- Classification: Protestant
- Orientation: Independent / Plymouth Brethren
- Polity: Congregationalist
- Region: India, Pakistan; some congregations elsewhere
- Origin: 1842
- Congregations: 910 (in India)
- Members: 310,000 (In India, including children)

= Assemblies Jehovah Shammah =

Religious group

The Assemblies Jehovah Shammah are an evangelical Christian network of churches that originated in India, which is still home to the great majority of them. The evangelical publication Operation World estimates their numbers, as of 2010, at 310,000 adults and children in 910 assemblies, as their churches are generally known. Other sources estimate upwards of two thousand congregations, with a large presence in the State of Andhra Pradesh. The movement was founded in 1942 by evangelist Bakht Singh, whose theology and ecclesiology were much influenced by the Open Brethren. Although historically distinct from the Indian Brethren movement, which originated from missionary endeavours, the Assemblies Jehovah Shammah have a lot in common with it and are sometimes (but not always) considered a part of the Brethren movement worldwide.

==Theology and ecclesiology==
Theologically, the Assemblies Jehovah Shammah are a conservative evangelical movement placing a great emphasis on the preaching and expounding of scripture. They are a lay movement with no ordained clergy, and each congregation is led by elders who take responsibility for the spiritual needs of those in fellowship. Assemblies Jehovah Shammah do not have a formal membership, but regard any Christian who has been baptised as a believer and attends regularly as being part of their fellowship. Holy Communion is celebrated weekly as part of a largely informal worship service, with any believer in the congregation who feels "moved by the Holy Spirit" offering prayers, sharing scriptures, or suggesting hymns. This period of free worship is followed by an hour-long sermon. In these matters, the Assemblies Jehovah Shammah greatly resemble the Open Brethren, but with certain adaptations to Indian culture, such as seating the congregation on mats on the floor. Unlike much of the wider Brethren movement, however, the Assemblies Jehovah Shammah have never restricted women from participating audibly in worship; until the last two decades, the great majority of Brethren assemblies around the world had a policy of reserving the "vocal" roles in worship to men only. Much (though not all) of the Indian Brethren movement remains very conservative and resistant to the changes that have occurred in some parts of the Brethren world in the last generation. This is one of the lines of demarcation between the Assemblies Jehovah Shammah and the older Indian Brethren movement.

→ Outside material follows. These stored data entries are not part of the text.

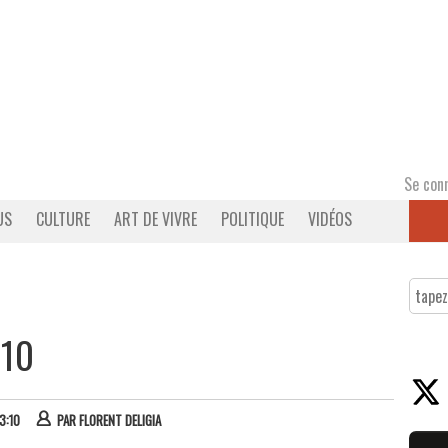
Se con
US
CULTURE
ART DE VIVRE
POLITIQUE
VIDÉOS
#10
3:10
PAR
FLORENT DELIGIA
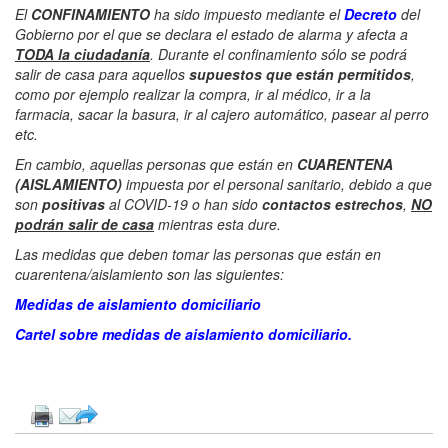
El
CONFINAMIENTO
ha sido impuesto mediante el
Decreto
del
Gobierno por el que se declara el estado de alarma y afecta a
TODA la ciudadanía
. Durante el confinamiento sólo se podrá
salir de casa para aquellos
supuestos que están permitidos
,
como por ejemplo realizar la compra, ir al médico, ir a la
farmacia, sacar la basura, ir al cajero automático, pasear al perro
etc.
En cambio, aquellas personas que están en
CUARENTENA
(AISLAMIENTO)
impuesta por el personal sanitario, debido a que
son
positivas
al COVID-19 o han sido
contactos estrechos
,
NO
podrán salir de casa
mientras esta dure.
Las medidas que deben tomar las personas que están en
cuarentena/aislamiento son las siguientes:
Medidas de aislamiento domiciliario
Cartel sobre medidas de aislamiento domiciliario
.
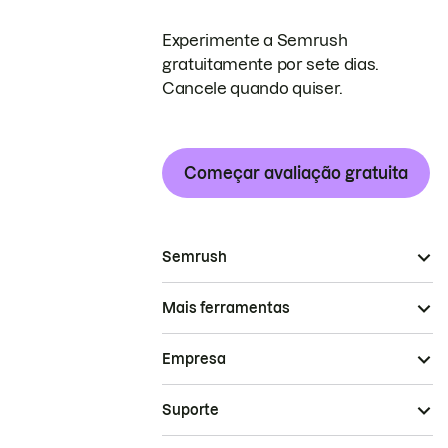
Experimente a Semrush
gratuitamente por sete dias.
Cancele quando quiser.
Começar avaliação gratuita
Semrush
Mais ferramentas
Empresa
Suporte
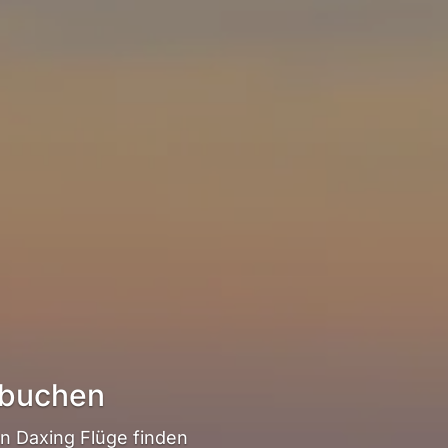
 buchen
n Daxing Flüge finden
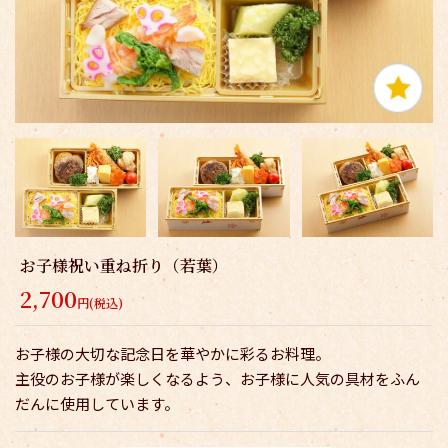
お子様祝い重ね折り（若葉）
2,700
円(税込)
お子様の大切な記念日を華やかに彩るお料理。
主役のお子様が楽しくなるよう、お子様に人気の具材をふん
だんに使用しています。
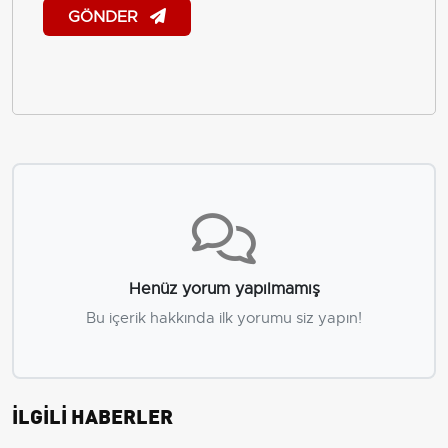
GÖNDER
Henüz yorum yapılmamış
Bu içerik hakkında ilk yorumu siz yapın!
İLGİLİ HABERLER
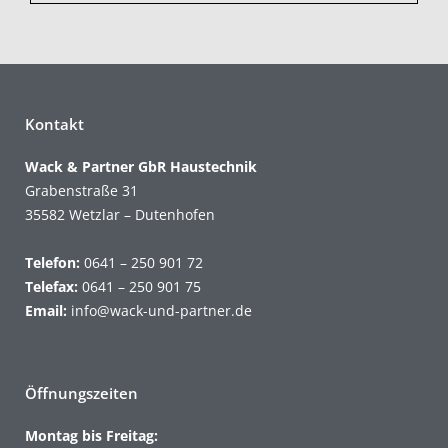
Kontakt
Wack & Partner GbR Haustechnik
Grabenstraße 31
35582 Wetzlar – Dutenhofen
Telefon:
0641 – 250 901 72
Telefax:
0641 – 250 901 75
Email:
info@wack-und-partner.de
Öffnungszeiten
Montag bis Freitag:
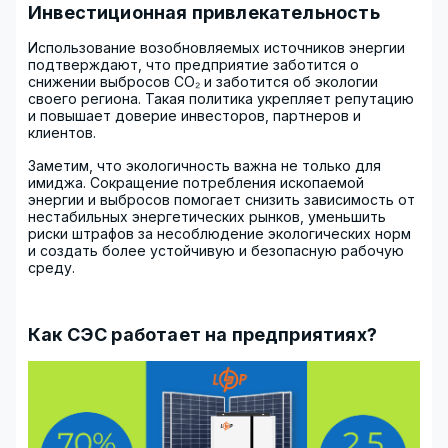
Инвестиционная привлекательность
Использование возобновляемых источников энергии
подтверждают, что предприятие заботится о
снижении выбросов CO₂ и заботится об экологии
своего региона. Такая политика укрепляет репутацию
и повышает доверие инвесторов, партнеров и
клиентов.
Заметим, что экологичность важна не только для
имиджа. Сокращение потребления ископаемой
энергии и выбросов помогает снизить зависимость от
нестабильных энергетических рынков, уменьшить
риски штрафов за несоблюдение экологических норм
и создать более устойчивую и безопасную рабочую
среду.
Как СЭС работает на предприятиях?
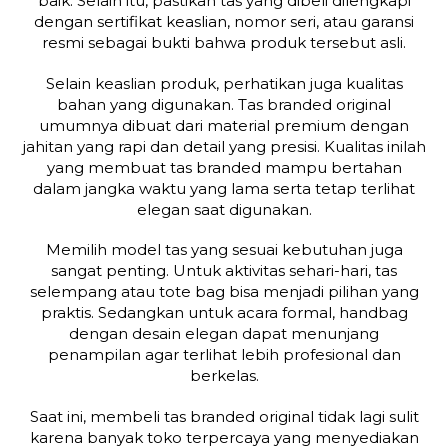
baik. Selain itu, pastikan tas yang dibeli dilengkapi
dengan sertifikat keaslian, nomor seri, atau garansi
resmi sebagai bukti bahwa produk tersebut asli.
Selain keaslian produk, perhatikan juga kualitas
bahan yang digunakan. Tas branded original
umumnya dibuat dari material premium dengan
jahitan yang rapi dan detail yang presisi. Kualitas inilah
yang membuat tas branded mampu bertahan
dalam jangka waktu yang lama serta tetap terlihat
elegan saat digunakan.
Memilih model tas yang sesuai kebutuhan juga
sangat penting. Untuk aktivitas sehari-hari, tas
selempang atau tote bag bisa menjadi pilihan yang
praktis. Sedangkan untuk acara formal, handbag
dengan desain elegan dapat menunjang
penampilan agar terlihat lebih profesional dan
berkelas.
Saat ini, membeli tas branded original tidak lagi sulit
karena banyak toko terpercaya yang menyediakan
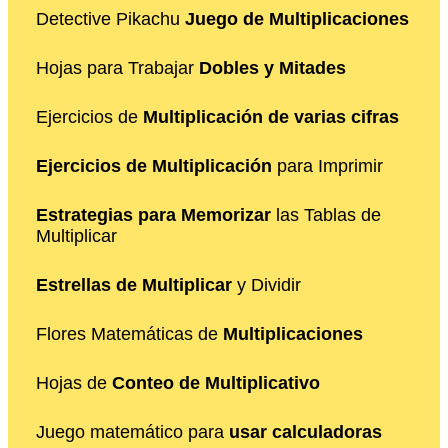
Detective Pikachu
Juego de Multiplicaciones
Hojas para Trabajar
Dobles y Mitades
Ejercicios de
Multiplicación de varias cifras
Ejercicios de Multiplicación
para Imprimir
Estrategias para Memorizar
las Tablas de
Multiplicar
Estrellas de Multiplicar
y Dividir
Flores Matemáticas de
Multiplicaciones
Hojas de
Conteo de Multiplicativo
Juego matemático para
usar calculadoras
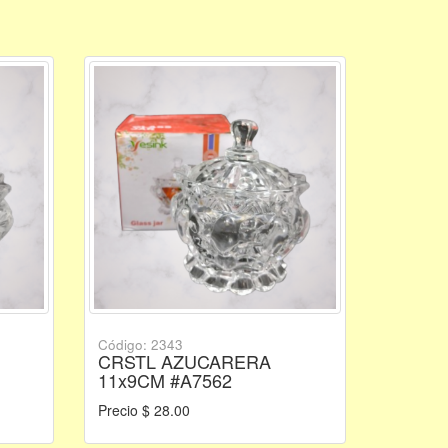
Código: 2343
CRSTL AZUCARERA
11x9CM #A7562
Precio $ 28.00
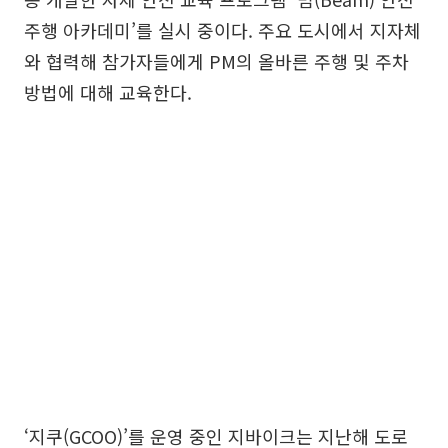
주행 아카데미’를 실시 중이다. 주요 도시에서 지자체
와 협력해 참가자들에게 PM의 올바른 주행 및 주차
방법에 대해 교육한다.
‘지쿠(GCOO)’를 운영 중인 지바이크는 지난해 도로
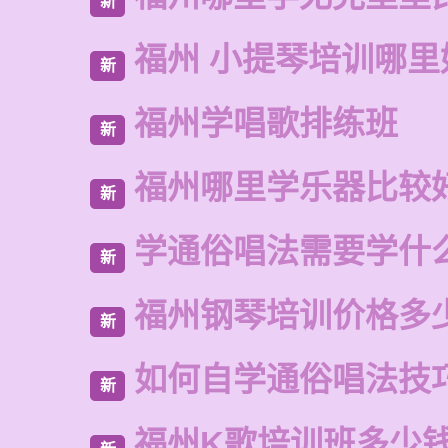
新
福州 小提琴培训哪里
新
福州学唱歌排练班
新
福州哪里学乐器比较
新
学通俗唱法需要学什
新
福州钢琴培训价格多
新
如何自学通俗唱法技
新
福州K歌培训班多少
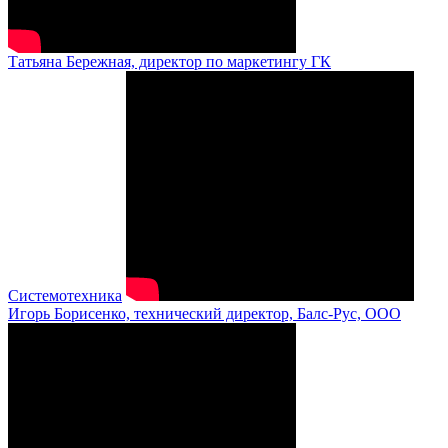
Татьяна Бережная, директор по маркетингу ГК
Системотехника
Игорь Борисенко, технический директор, Балс-Рус, ООО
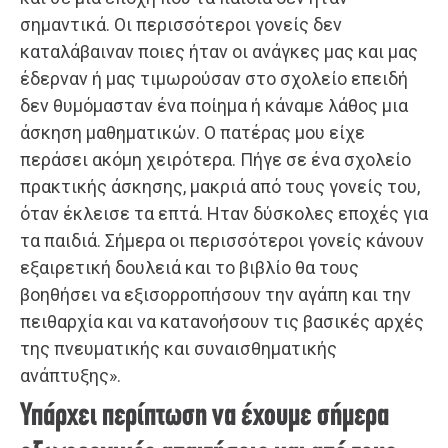
σημαντικά. Οι περισσότεροι γονείς δεν
καταλάβαιναν ποιες ήταν οι ανάγκες μας και μας
έδερναν ή μας τιμωρούσαν στο σχολείο επειδή
δεν θυμόμασταν ένα ποίημα ή κάναμε λάθος μια
άσκηση μαθηματικών. Ο πατέρας μου είχε
περάσει ακόμη χειρότερα. Πήγε σε ένα σχολείο
πρακτικής άσκησης, μακριά από τους γονείς του,
όταν έκλεισε τα επτά. Ηταν δύσκολες εποχές για
τα παιδιά. Σήμερα οι περισσότεροι γονείς κάνουν
εξαιρετική δουλειά και το βιβλίο θα τους
βοηθήσει να εξισορροπήσουν την αγάπη και την
πειθαρχία και να κατανοήσουν τις βασικές αρχές
της πνευματικής και συναισθηματικής
ανάπτυξης».
Υπάρχει περίπτωση να έχουμε σήμερα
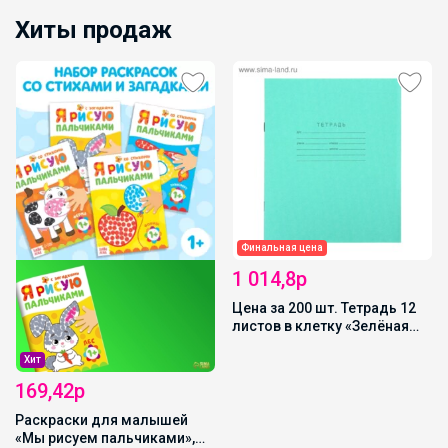
Хиты продаж
Финальная цена
1 014,8р
Цена за 200 шт. Тетрадь 12
листов в клетку «Зелёная
обложка», плотность 65 г/м²
Хит
169,42р
Раскраски для малышей
«Мы рисуем пальчиками»,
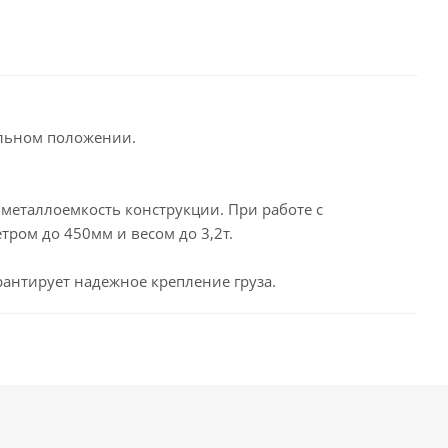
альном положении.
 металлоемкость конструкции. При работе с
тром до 450мм и весом до 3,2т.
рантирует надежное крепление груза.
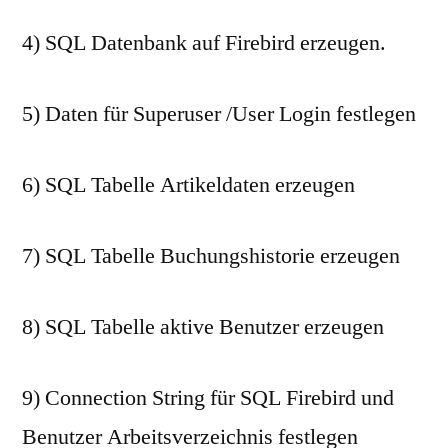
4) SQL Datenbank auf Firebird erzeugen.
5) Daten für Superuser /User Login festlegen
6) SQL Tabelle Artikeldaten erzeugen
7) SQL Tabelle Buchungshistorie erzeugen
8) SQL Tabelle aktive Benutzer erzeugen
9) Connection String für SQL Firebird und
Benutzer Arbeitsverzeichnis festlegen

Although the Assemblies Jehovah Shammah developed independently of the Indian Brethren movement, the many similarities between the two movements mean that the Assemblies Jehovah Shammah is often considered part of the Brethren movement worldwide. It is categorized as such by the World Christian Encyclopedia. Indian Brethren theologian and historian Thottukadavil Eapen Koshy also regards them as such, as did the late Scottish Brethren missionary, Daniel Smith. In Pakistan, unlike India, the Assemblies Jehovah Shammah operate under the Brethren label and there is no line of demarcation between them and the older, missionary-founded, Brethren movement.

Those who regard the Assemblies Jehovah Shammah as Brethren generally categorize them as Open Brethren, in view of their willingness to work and worship together with Christians of other denominations. Their highly centralized leadership, however, is not typical of Open Brethren, for whom complete congregational autonomy is paramount, and may be more similar to the "connectional" model known among the Exclusive Brethren. Although Bakht Singh taught congregational autonomy, in practice he maintained tight centralized control over the movement until his death in 2000.

If counted as part of the wider Open Brethren movement, the Assemblies Jehovah Shammah comprise some forty percent of all Brethren in India, and fifteen to twenty percent of all Brethren worldwide.

===The charismatic movement===
Although Bakht Singh believed in praying for divine healing and some people attributed supernatural healings to his prayers, he was a cessationist and opposed to the Pentecostal and charismatic movements. He believed that the so-called sign gifts, such as miracles, divine healing, and speaking in tongues were given to the early church for the specific purpose of authenticating the apostles, and "ceased" with the death of the last apostle. If people were healed in response to his own prayers, he believed that was a sovereign act of God, not attributable to any "gift" of his. Some Assemblies Jehovah Shammah have, however, embraced the charismatic movement since his time.

==Assemblies Jehovah Shammah Worldwide==
The Assemblies Jehovah Shammah form a significant part of the Brethren movement in Pakistan, where Bakht Singh began preaching while it was still a part of British India. The movement has spread outside of the Indian subcontinent through Indian emigration. Some congregations may now be found in Australia.